Voici deux heures de film et troisième confrontation : le prêtre bouddhiste avec le prêtre chrétien. Là encore, élégances et épures rituelles, supériorité de l'une sur l'autre, tout au long du film.
Jusqu'à plus de deux heures du film, on croit assister un film nietzschéen, fait de surhommes se jouant de larves geignardes pétri de tourments et de doutes et l'on s'en réjouit grandement, ce qui trouble de la part de Martin Scorcese, dont la foi catholique n'est pas un secret.
C'est le moment de la confrontation avec le Blanc ex-chrétien devenu moine bouddhiste qui consacre désormais sa vie à l'étude. Il explique alors ce qui fait la force de la religion japonaise, son panthéisme (le « fils de dieu » est selon l’interprétation des Japonais le Soleil, qui est aussi l'Empereur, ainsi, tout fait corps et unité : terre-peuple-société). L'ex-prêtre chrétien est donc revenu, grâce au Japon, à la Tradition primordiale, panthéiste, ou païenne, qui ne peut être déconnecté de la Vie et de la Nature, et du Monde. Leçon magistrale amenée par rites successifs jusqu'à l'abjuration, parcours initiatique de réification que le second prêtre achèvera finalement.

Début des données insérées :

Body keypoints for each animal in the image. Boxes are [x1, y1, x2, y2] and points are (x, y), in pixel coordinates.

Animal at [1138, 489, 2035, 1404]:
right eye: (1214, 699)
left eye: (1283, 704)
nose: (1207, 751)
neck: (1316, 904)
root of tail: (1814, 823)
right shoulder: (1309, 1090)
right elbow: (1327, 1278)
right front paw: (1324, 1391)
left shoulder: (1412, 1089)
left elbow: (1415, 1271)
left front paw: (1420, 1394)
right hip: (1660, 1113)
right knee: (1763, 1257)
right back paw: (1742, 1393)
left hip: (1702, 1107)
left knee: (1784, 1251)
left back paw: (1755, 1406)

Au final, ce film est une apologie d'un système holiste et clos, compacté sur lui-même absolument parfait, se prémunissant de toutes intrusions culturelles, esthétiques, religieuses, étrangères (examen des objets importés de l'occident ; rituels permanents d'abjurations pour conjurer la corruption de la patrie japonaise ; même l'assimilation n'est jamais acquise, dans un tel système pur ethnico-culturel et l'on fait répéter inlassablement les gestes de rejet envers le christianisme) que l'on aurait envie de prendre en exemple. Du moins, pour qu'il soit cette leçon magistrale là, aurait-il fallu se dispenser de la toute dernière minute (la croix entre les mains du défunt). Scorcese le chrétien n'a pu s'empêcher de terminer son film sur cette ambiguïté là (sans doute plus pour un souci de scénario, offrir une ouverture, un effet de surprise, matière à réflexion, mais que je ne considère par comme indispensable). A-t-il vraiment abandonné sa foi ? Dieu seul le sait, certes, c'est à dire personne et cette conclusion valide d'ailleurs plus la terreur des japonais et la suspicion continuelle vis à vis de l'assimilation, qui n'est jamais totale, semble-t-il.

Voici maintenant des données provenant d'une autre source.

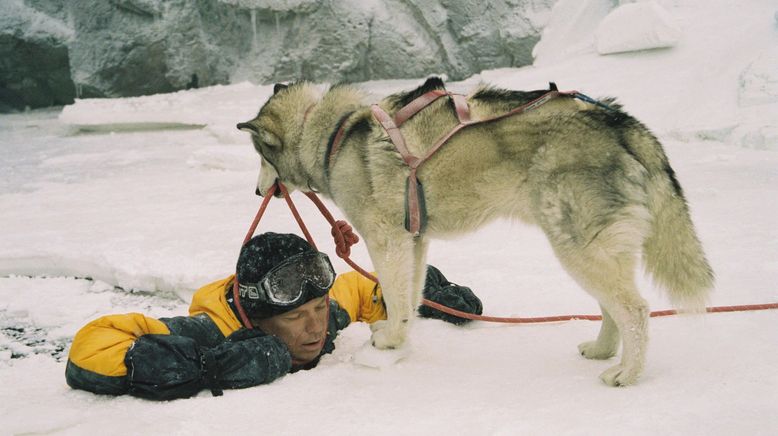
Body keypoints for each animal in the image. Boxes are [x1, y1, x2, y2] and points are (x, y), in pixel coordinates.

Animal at [236, 77, 708, 384]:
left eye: (259, 155)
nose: (256, 189)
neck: (334, 133)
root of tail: (622, 123)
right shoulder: (415, 239)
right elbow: (409, 298)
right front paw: (400, 337)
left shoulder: (386, 239)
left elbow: (395, 295)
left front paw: (388, 342)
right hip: (586, 249)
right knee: (613, 307)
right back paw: (602, 350)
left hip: (578, 247)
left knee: (635, 311)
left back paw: (627, 372)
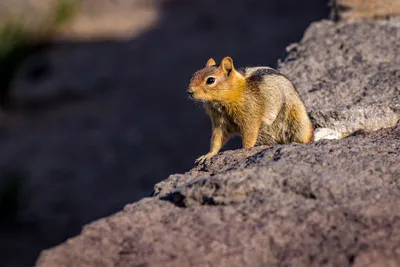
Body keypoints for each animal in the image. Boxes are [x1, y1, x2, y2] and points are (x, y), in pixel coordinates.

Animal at [188, 57, 316, 163]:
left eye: (210, 80)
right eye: (194, 75)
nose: (189, 91)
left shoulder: (250, 117)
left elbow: (249, 136)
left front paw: (245, 151)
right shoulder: (220, 122)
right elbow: (216, 139)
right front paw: (208, 155)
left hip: (298, 123)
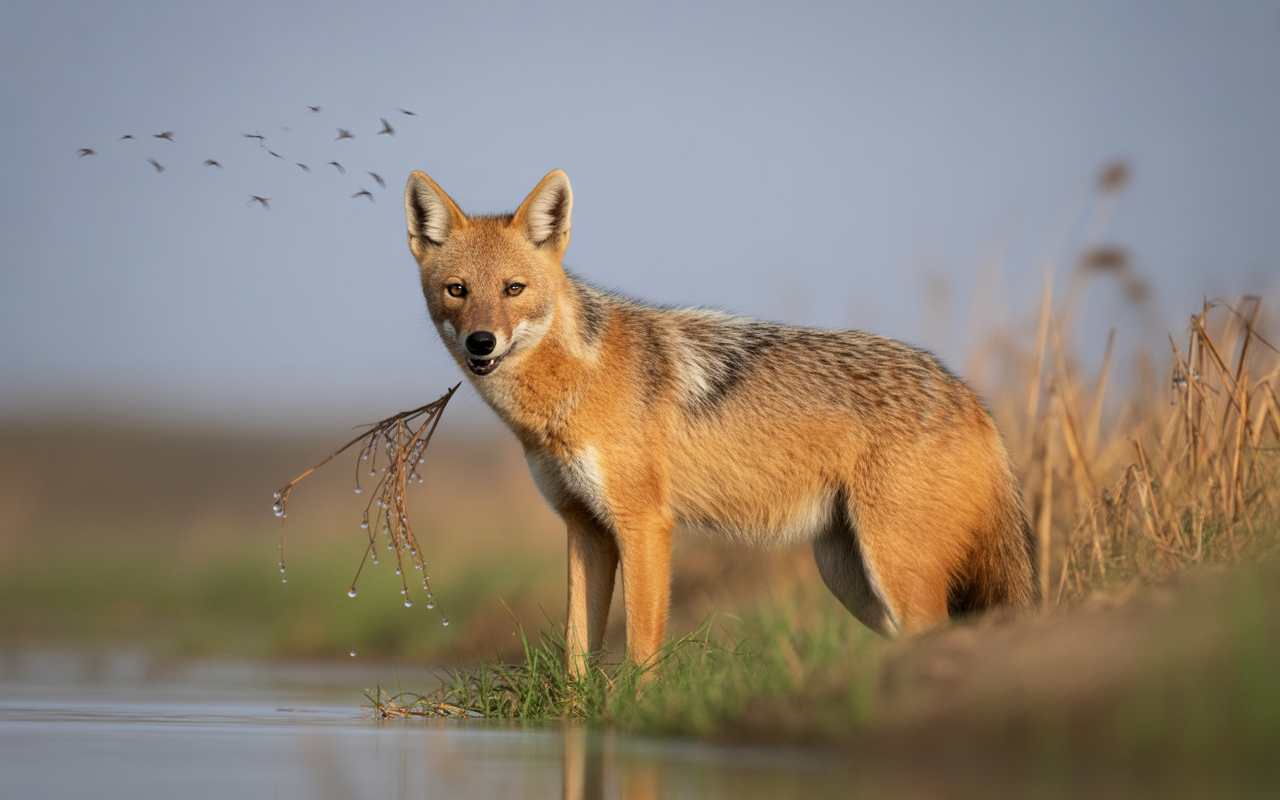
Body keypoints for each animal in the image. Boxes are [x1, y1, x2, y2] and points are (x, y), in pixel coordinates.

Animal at [403, 169, 1038, 675]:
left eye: (514, 289)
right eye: (457, 291)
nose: (481, 343)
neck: (571, 389)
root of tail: (970, 396)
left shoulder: (646, 526)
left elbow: (641, 653)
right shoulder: (584, 529)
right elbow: (577, 657)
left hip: (896, 580)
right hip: (855, 583)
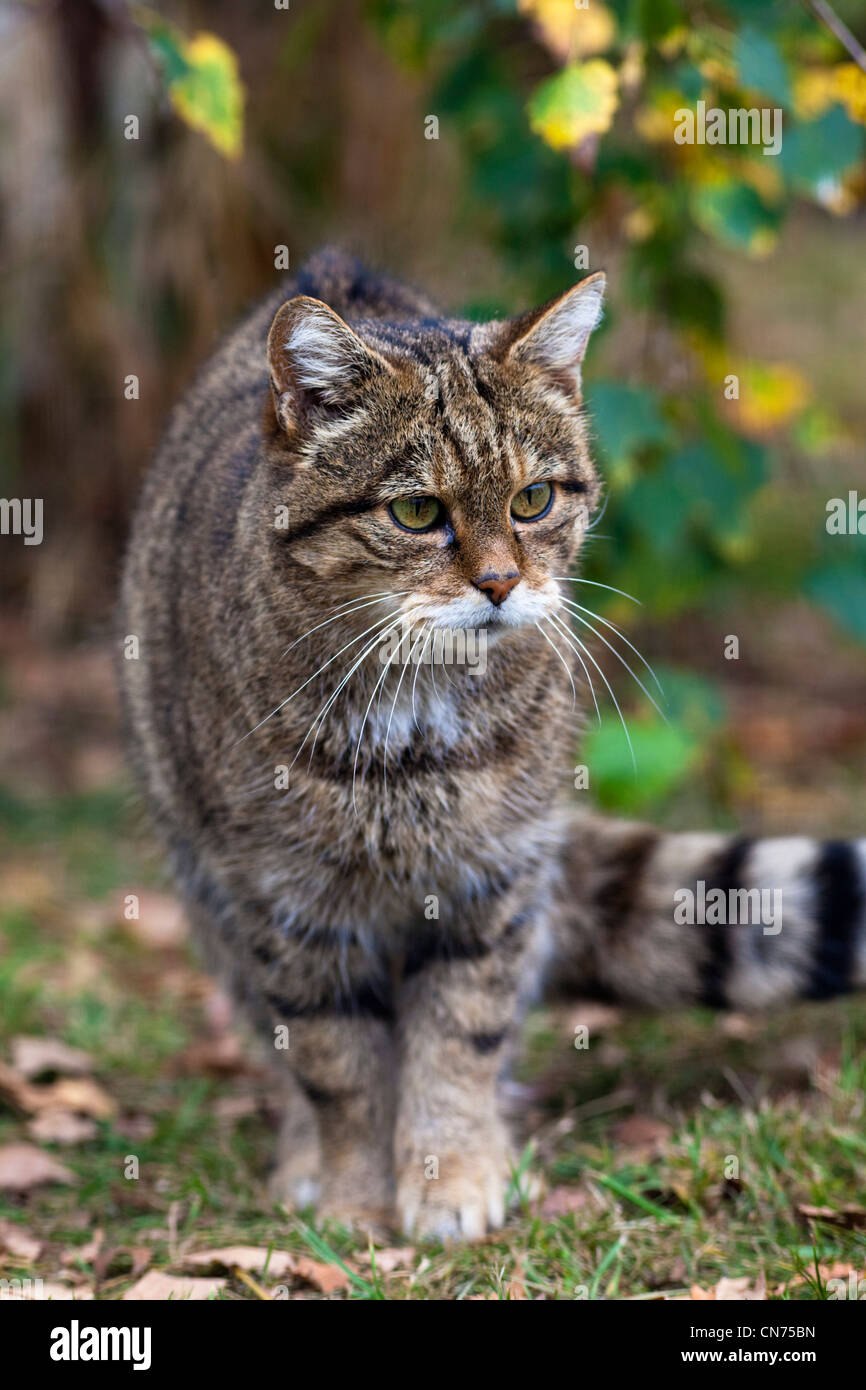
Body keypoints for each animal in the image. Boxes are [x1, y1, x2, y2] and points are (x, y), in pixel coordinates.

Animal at [120, 250, 866, 1239]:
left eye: (533, 500)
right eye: (414, 511)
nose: (503, 583)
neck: (413, 734)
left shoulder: (494, 879)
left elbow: (458, 1042)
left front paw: (452, 1179)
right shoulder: (287, 903)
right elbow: (336, 1065)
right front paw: (355, 1199)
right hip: (213, 897)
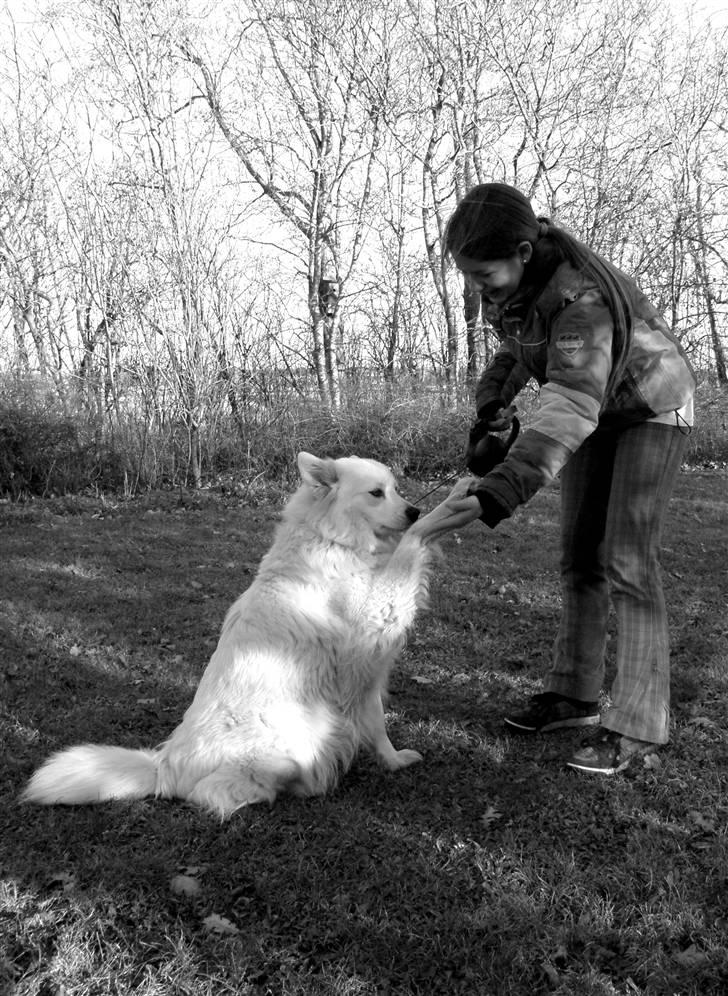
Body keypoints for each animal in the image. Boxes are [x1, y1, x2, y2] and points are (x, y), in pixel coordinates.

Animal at [22, 452, 458, 816]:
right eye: (376, 493)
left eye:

Le film est dans l'ensemble très beau, image zen.
On sait, historiquement, que le Japon ne sera pas converti par la religion au XVIIe. Effectivement, la menace a été conjuré à temps et efficacement. Mais « l'Occident » gagnera plus tard la « conversion » du Japon par la technologie et l'économie et l'obligera finalement à une transformation interne (l'ère Meiji) en abandonnant de nombreux codes qui leurs étaient propres, une part de leur identité, mais aussi pour en préserver l'essentiel.